CINÉMA

« L’indomptable feu du printemps » – Mamie fait de la résistance

L'indomptable feu du printemps
© Arizona Distribution

Dans un long-métrage puissant et poétique, le réalisateur sotho Lemohang Jeremiah Mosese interroge la fidélité aux traditions, face à un monde moderne qui risque de tout faire chavirer. Tout simplement grandiose.

Imaginez vivre dans un village de haute montagne, dans un environnement pur et paisible. Vous pensez avoir trouvé le havre de paix idéal, quand tout à coup, au motif qu’un barrage doit être construit pour transférer l’eau vers le pays voisin, on vous annonce qu’il faut quitter les lieux. Invraisemblable, non ? C’est pourtant ce que raconte Lemohang Jeremiah Mosese dans L’indomptable feu du printemps  (This Is Not a Burial, It’s a Resurrection). Du côté des contradicteurs, pas grand monde. Ah si  ! A l’écart du village vit une veuve âgée, Mantoa (Mary Twala). Et Mantoa va se battre. Une fiction, certes, mais qui dénonce, et dont l’inspiration est tirée d’une histoire vraie..

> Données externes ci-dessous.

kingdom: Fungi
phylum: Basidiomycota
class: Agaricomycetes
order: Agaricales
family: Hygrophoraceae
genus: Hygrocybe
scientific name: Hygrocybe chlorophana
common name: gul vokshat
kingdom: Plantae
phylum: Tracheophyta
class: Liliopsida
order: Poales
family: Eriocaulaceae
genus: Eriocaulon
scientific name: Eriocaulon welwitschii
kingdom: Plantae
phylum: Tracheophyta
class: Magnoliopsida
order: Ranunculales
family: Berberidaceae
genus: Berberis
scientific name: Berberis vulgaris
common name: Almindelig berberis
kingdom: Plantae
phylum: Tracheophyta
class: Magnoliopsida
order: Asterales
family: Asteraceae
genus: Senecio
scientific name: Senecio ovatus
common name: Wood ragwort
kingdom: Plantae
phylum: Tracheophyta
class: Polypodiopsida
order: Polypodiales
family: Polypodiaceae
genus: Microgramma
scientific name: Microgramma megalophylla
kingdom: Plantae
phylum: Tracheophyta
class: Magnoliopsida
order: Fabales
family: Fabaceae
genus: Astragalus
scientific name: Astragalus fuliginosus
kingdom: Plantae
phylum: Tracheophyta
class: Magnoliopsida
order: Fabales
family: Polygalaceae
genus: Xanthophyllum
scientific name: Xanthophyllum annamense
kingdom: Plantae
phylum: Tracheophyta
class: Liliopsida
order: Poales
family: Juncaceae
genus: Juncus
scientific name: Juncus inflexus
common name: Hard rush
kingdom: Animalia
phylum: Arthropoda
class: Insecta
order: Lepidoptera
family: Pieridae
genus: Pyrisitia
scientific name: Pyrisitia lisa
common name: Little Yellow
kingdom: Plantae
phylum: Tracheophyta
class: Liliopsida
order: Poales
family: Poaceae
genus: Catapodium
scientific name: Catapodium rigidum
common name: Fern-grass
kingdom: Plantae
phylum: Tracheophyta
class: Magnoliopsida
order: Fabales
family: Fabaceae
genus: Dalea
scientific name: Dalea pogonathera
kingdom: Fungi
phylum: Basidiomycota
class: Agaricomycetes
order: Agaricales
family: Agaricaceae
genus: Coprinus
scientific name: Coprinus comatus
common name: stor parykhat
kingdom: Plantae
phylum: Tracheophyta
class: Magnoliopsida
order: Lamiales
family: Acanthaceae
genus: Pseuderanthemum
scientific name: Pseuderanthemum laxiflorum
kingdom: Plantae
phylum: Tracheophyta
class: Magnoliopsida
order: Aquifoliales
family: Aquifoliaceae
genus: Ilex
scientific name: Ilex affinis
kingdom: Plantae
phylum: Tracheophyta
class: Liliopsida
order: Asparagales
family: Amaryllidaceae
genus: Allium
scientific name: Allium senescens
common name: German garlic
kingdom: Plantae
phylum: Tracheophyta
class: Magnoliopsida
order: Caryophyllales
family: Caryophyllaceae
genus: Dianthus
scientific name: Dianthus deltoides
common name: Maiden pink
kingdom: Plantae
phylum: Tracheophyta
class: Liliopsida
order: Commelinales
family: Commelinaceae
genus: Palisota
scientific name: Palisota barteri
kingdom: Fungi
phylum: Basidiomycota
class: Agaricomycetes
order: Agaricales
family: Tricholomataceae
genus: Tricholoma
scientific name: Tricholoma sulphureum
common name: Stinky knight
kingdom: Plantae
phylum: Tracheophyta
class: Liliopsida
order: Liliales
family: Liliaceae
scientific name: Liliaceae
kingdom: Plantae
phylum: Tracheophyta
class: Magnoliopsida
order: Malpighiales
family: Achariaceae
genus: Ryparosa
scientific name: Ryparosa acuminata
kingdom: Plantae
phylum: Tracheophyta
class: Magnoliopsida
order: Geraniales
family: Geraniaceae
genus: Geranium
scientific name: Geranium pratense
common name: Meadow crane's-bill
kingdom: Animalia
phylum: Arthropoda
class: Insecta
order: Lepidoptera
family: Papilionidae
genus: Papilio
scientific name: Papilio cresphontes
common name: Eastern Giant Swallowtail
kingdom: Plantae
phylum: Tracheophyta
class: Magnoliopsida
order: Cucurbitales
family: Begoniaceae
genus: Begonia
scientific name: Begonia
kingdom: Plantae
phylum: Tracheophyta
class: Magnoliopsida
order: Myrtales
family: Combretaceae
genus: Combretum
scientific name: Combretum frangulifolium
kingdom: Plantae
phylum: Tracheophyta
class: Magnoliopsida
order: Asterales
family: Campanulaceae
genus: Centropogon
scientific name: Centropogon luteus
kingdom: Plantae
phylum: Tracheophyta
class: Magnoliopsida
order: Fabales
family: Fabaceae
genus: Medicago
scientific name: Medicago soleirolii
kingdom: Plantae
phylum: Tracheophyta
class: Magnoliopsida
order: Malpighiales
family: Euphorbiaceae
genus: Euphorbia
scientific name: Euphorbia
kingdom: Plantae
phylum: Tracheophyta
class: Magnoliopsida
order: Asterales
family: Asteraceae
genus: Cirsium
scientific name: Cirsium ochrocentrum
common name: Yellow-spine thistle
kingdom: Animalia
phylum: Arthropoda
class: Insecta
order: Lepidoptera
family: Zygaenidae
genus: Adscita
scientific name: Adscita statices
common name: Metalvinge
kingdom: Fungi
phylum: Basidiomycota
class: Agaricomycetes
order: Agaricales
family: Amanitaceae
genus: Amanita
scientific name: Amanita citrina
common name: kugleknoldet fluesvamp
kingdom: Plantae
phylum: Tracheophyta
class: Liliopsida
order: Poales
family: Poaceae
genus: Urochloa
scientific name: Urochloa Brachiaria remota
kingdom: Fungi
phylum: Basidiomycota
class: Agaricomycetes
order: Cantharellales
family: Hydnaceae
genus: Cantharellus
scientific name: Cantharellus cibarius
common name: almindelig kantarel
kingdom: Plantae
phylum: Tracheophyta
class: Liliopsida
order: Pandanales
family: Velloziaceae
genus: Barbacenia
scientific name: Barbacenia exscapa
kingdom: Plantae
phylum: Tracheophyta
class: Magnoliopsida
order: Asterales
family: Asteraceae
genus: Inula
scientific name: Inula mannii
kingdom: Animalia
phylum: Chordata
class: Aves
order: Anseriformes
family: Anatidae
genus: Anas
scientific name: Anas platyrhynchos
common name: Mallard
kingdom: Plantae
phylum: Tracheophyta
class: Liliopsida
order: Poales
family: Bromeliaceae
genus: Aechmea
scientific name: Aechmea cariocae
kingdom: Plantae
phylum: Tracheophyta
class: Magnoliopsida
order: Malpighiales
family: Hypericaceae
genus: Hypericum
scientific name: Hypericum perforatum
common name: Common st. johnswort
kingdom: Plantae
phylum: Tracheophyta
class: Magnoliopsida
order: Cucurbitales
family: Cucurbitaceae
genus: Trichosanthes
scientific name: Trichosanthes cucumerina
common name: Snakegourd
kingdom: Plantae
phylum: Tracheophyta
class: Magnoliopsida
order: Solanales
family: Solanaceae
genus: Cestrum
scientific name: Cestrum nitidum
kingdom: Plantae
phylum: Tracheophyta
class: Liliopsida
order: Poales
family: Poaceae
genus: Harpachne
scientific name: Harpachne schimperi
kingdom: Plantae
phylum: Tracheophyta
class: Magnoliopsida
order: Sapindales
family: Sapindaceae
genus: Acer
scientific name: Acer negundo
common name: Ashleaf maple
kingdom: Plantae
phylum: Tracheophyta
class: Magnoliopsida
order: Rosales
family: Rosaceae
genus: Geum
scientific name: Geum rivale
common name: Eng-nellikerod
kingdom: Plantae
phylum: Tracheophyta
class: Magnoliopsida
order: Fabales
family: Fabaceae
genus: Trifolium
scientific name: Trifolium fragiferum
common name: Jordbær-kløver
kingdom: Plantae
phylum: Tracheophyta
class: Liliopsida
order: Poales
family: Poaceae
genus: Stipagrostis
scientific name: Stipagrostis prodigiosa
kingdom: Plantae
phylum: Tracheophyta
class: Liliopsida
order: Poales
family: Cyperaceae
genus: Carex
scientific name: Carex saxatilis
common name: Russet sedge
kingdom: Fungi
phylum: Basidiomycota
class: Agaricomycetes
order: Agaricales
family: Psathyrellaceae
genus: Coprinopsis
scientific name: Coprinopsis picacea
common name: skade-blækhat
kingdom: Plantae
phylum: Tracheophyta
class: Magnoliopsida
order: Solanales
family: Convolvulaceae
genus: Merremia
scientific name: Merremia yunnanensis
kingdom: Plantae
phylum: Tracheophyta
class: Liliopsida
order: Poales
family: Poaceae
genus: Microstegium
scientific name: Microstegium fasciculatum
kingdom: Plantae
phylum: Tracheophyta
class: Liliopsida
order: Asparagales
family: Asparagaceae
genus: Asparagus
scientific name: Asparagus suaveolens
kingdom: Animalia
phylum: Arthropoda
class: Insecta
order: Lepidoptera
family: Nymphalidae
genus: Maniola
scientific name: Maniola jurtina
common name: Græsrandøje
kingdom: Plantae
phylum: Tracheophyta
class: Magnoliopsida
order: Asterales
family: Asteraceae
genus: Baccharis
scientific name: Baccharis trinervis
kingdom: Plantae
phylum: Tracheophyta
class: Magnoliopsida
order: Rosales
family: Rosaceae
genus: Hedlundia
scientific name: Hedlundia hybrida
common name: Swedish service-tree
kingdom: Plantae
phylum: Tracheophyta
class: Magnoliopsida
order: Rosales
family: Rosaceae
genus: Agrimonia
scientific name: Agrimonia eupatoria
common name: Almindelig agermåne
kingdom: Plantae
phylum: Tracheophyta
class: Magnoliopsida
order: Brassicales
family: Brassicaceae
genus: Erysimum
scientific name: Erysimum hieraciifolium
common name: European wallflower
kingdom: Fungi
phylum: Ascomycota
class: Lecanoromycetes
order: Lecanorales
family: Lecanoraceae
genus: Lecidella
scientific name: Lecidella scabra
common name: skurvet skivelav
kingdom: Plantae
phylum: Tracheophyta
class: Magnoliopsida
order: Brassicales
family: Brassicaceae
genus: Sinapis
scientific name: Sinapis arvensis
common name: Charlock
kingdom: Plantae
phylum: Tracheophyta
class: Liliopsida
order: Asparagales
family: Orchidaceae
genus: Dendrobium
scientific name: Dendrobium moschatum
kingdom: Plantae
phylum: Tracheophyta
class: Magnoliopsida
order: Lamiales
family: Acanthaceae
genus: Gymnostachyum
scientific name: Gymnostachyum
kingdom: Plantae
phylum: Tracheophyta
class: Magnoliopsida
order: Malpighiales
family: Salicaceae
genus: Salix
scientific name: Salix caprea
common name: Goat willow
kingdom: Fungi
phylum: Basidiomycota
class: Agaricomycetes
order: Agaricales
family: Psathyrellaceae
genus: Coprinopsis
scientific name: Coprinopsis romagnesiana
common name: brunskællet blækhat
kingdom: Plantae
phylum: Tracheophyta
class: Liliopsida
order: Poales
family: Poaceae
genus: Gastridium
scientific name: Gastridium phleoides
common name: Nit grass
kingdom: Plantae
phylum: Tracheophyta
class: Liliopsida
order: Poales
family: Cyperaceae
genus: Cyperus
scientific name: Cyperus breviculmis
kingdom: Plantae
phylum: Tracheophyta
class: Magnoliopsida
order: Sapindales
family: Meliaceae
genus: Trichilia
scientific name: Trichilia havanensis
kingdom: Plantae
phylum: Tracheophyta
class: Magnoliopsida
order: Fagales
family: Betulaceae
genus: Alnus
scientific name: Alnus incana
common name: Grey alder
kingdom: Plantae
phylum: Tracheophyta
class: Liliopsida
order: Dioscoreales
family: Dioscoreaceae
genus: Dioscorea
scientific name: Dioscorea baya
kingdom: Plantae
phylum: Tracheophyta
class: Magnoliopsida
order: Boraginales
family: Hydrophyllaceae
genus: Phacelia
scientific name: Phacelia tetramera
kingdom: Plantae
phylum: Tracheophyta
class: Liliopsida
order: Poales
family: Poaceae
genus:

Comme un jeu de poupées russes, Mantoa est isolée. Isolée, car elle se tient là, droite et fière, à mener un combat que les autres villageois prennent à la légère. Mantoa, c’est ensuite cette doyenne d’un hameau isolé, dans les montagnes du Lesotho. Le Lesotho est enfin un pays lui-même isolé, enclavé dans l’Afrique du Sud. Et pourtant. Bien qu’elle ne soit qu’un grain de sable de désert, Mantoa va rallier celles et ceux qui l’entourent, à sa cause.

La mort comme boussole

Se sachant au crépuscule de sa vie, Mantoa se prépare quotidiennement à la mort, comme un but final. C’est de ce rite que débute sa lutte, que la résistance trouve sa raison d’être. Elle refuse que les tombes de son village ancestral soient submergées, que les traditions soient souillées. Tout au long du récit, L. J. Mosese invoque la mort, sous forme de cycle. Les couleurs chaudes alternent avec des plans de pièces sombres et de ciel d’orage, ou virent vers un blanc qui aveugle, semblable à l’au-delà.

L'indomptable feu du printemps
© Arizona Distribution

Primé au Festival international du film de La Roche-sur-Yon, L’indomptable feu du printemps impressionne par le lourd travail esthétique qu’il mobilise. Mosese parvient à baser son savoir-faire autour de l’antagonisme entre d’un côté, la tradition, qu’il faudrait respecter, et de l’autre la modernité, à laquelle il faudrait se plier. Le réalisateur restitue le volet traditionnel par des moments de sagesse  : la parole est posée, réfléchie, la cacophonie inexistante. Parfois, tout s’emballe. La vitesse d’obturation est alors ralentie, les sons stridents s’enchaînent. Le spectateur est alors plongé dans un état de trouble, qui laisse libre cours à son interprétation.

Un précieux manifeste

Le long-métrage est atypique, il sort des sentiers battus. Tout d’abord, parce qu’il évoque un problème de société toujours méconnu dans cette partie du globe. En l’occurrence, un «  conflit de l’eau  » qui se cristallise entre aspirations urbaines et rurales. Ensuite, car il permet à un cinéma émergent d’exister. Avec L’indomptable feu du printemps, Mosese élève un Etat sur la scène internationale. Il s’agit du premier long-métrage de fiction d’un réalisateur sotho. Par conséquent, les dialogues sont en sotho, langue bantoue. Atypique enfin par sa forme, très libre, le film ne rentre pas dans des cases. Il combine une atmosphère lyrique, onirique, voire divine, à une histoire grave et bien réelle. Et ça n’est pas une mince affaire.

Difficile de rester insensible face à ce combat d’une fin de vie, incarné à merveille par Mary Twala. Par son interprétation, elle a permis de représenter la grand-mère du réalisateur, elle-même chassée de son village lorsqu’il était enfant. Déjà affaiblie lors du tournage, transportée sur dos d’âne lors de certaines scènes, l’actrice s’est éteinte quelques mois plus tard, en juillet 2020. Voir ce film, c’est lui rendre un bel hommage.